Yusuf sat with his knees drawn up, the shard burning faintly in his palm. His chest still heaved from the strain of holding on—of remembering—but the silence made it worse. It was as though the desert itself had paused, waiting for him to unravel on his own.
The child without a face knelt before him, cocking their head to the side as if examining if he was still tangible.
"You nearly dropped it."
Yusuf produced a rueful laugh. "I felt it. Like… pages being ripped out of a book. One after another. I could feel myself getting thinner. If I hadn't—" He swallowed. "If I hadn't remembered you, I think I would've followed them."
The faceless head of the child moved, the slightest glimmer of acceptance in their stance.“Good. That’s why the Codex gave you me.”
Yusuf blinked, holding the shard more firmly. "Gave me… you?"

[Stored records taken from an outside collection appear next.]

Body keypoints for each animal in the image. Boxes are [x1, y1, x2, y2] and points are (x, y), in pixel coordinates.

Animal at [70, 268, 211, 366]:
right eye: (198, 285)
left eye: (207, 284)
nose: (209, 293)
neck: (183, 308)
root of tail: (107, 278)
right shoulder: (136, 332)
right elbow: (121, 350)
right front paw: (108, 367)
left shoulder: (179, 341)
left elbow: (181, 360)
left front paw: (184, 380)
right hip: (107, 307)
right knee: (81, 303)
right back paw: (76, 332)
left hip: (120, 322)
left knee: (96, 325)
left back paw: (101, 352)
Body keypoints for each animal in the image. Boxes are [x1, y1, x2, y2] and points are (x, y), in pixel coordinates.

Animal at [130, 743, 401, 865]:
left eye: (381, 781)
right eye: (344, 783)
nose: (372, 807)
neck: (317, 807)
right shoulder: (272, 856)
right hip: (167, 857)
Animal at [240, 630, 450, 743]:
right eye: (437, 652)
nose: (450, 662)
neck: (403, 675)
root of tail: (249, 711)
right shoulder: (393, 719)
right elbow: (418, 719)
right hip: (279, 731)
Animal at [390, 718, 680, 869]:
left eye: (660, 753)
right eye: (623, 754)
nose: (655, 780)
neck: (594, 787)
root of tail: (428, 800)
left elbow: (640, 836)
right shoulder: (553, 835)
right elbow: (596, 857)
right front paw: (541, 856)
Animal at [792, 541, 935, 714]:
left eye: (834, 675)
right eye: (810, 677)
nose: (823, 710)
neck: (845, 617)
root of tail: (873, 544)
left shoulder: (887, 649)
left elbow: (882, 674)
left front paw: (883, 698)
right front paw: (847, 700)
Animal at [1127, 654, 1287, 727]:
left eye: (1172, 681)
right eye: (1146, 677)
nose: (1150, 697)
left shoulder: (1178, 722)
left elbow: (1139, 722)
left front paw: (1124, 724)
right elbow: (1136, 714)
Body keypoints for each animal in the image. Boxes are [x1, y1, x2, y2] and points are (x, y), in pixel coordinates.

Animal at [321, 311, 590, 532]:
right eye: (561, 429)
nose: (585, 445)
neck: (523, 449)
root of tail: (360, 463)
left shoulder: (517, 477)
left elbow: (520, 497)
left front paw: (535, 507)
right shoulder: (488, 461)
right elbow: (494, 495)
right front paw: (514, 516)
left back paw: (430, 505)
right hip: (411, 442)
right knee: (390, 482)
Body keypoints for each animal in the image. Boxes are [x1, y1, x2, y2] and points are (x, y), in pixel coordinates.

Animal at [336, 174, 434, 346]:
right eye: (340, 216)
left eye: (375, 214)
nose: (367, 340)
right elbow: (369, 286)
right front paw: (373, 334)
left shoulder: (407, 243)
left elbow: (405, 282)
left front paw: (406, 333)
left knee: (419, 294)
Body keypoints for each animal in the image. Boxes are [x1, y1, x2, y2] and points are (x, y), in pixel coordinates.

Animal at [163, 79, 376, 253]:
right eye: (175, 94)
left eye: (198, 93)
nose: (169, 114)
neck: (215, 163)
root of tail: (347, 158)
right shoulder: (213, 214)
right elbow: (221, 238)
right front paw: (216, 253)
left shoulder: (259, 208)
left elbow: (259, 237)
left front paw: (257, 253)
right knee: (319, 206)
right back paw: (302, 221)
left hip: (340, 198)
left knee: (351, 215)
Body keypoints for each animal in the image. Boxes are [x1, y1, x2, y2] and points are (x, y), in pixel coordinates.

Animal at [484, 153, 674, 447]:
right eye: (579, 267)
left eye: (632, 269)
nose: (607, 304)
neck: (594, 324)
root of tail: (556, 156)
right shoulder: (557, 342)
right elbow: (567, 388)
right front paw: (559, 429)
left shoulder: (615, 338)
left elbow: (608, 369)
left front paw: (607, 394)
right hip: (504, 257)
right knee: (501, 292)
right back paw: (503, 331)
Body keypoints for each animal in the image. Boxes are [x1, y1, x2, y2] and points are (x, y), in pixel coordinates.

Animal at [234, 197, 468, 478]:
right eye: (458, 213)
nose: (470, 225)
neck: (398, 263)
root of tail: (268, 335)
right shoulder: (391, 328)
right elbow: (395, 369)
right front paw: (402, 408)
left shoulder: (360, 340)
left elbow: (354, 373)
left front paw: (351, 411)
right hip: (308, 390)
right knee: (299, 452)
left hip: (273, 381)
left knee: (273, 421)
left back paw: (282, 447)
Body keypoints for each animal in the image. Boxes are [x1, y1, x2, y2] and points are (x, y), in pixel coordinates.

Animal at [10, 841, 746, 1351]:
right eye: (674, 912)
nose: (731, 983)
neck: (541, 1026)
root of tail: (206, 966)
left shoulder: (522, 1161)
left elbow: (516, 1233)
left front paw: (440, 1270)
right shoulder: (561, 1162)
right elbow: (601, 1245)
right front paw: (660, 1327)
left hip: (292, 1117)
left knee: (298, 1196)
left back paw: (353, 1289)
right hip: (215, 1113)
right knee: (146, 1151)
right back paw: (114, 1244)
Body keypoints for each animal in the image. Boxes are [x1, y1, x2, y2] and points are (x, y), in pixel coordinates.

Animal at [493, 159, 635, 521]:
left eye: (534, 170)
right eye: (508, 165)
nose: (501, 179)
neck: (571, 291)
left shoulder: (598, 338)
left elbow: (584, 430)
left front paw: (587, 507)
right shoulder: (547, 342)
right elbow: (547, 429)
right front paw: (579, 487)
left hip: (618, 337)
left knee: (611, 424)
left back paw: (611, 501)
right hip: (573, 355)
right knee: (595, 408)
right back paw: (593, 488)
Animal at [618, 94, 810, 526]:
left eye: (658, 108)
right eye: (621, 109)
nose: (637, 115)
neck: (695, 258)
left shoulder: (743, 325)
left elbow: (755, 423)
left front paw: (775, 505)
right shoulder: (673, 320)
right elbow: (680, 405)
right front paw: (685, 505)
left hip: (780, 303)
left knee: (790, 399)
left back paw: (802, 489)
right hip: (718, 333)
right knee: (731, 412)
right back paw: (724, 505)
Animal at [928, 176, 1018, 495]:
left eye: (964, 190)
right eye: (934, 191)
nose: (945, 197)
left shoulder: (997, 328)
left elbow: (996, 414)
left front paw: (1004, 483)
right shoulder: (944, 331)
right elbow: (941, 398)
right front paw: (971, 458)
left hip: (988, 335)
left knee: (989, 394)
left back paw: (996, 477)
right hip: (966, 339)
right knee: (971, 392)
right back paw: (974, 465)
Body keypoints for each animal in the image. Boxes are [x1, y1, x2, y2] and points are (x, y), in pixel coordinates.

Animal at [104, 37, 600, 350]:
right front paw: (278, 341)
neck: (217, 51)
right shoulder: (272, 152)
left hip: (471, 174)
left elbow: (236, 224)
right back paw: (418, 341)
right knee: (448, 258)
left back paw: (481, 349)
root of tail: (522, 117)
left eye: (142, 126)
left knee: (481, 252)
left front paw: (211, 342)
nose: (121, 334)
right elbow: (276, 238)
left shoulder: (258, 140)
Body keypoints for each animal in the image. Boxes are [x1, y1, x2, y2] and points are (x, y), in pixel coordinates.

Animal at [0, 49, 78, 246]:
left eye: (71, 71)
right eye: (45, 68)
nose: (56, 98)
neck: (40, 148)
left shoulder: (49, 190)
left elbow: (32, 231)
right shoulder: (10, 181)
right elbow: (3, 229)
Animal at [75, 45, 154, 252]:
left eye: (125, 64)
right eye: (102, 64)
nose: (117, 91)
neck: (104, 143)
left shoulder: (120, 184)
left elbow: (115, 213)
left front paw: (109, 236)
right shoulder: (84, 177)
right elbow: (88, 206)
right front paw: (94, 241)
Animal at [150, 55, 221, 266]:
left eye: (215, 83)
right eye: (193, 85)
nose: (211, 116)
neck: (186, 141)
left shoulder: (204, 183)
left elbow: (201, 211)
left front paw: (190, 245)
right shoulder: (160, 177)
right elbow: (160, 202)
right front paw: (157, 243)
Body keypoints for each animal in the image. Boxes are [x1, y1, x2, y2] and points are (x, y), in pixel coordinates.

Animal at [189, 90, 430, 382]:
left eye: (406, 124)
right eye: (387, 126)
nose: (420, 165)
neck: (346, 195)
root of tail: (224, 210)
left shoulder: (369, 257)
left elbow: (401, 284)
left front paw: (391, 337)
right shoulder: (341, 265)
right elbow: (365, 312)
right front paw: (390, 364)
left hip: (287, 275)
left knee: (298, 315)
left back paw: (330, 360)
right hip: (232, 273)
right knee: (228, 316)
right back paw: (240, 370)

The Codex, lying in the sand between them, quivered slightly. Its pages had closed once more, but a faint light seeped from the edges, like ink that would not dry.
The child drew a finger across its cover. It knows you cannot do this by yourself. Every Archivist who came before you—" they paused, words faltering, as though there was something weighty behind them. "—lost themselves. Bits broke off until there was nothing remaining. That is why I am here.
Yusuf scowled. "To prevent me from being deleted?"
The kid slowly shook their head. "No. To remember you when you can't."
The words struck him harder than the Watcher's attack had. He opened his mouth to protest, but the shard in his hand throbbed again, keen enough to hurt. Yusuf looked down—and saw his palm bleeding.
The glow of the shard was eating into his skin.
"Wait—" He let it fall with a gasp, and the sliver rang against the sand, still glowing softly.
The kid didn't budge. They just looked on.
“Fragments cut. That’s their cost. They remember things even you shouldn’t. That’s why the Watcher hates them—they resist forgetting.”
Yusuf wrapped his hand in the hem of his sleeve, still trembling. He gazed down at the shard there in the sand, softly glowing like a heartbeat. Rae's shard.
"Why give them to me, then?" he asked softly.
The child’s voice was calm, almost sad.
"Because you'll need them. To survive what's coming. To find him."
The pronoun him constricted Yusuf's throat. His father's face still lingered at the edges of his mind—the way the Watcher had used it as a mask.
Yusuf's voice was a whisper. "He's alive, isn't he?"
The child tilted their faceless head, silent.
The Codex opened by itself, pages writhing until one line showed itself. The ink ran across the parchment like new blood:
Thread Convergence Approaching. Prepare.
The words rang in the desert air, louder than any voice. Yusuf gazed at the message, his heart pounding. If this was merely the start, then the subsequent world—the next thread—would not wait for him to recuperate. And in it somewhere, the truth about his father awaited.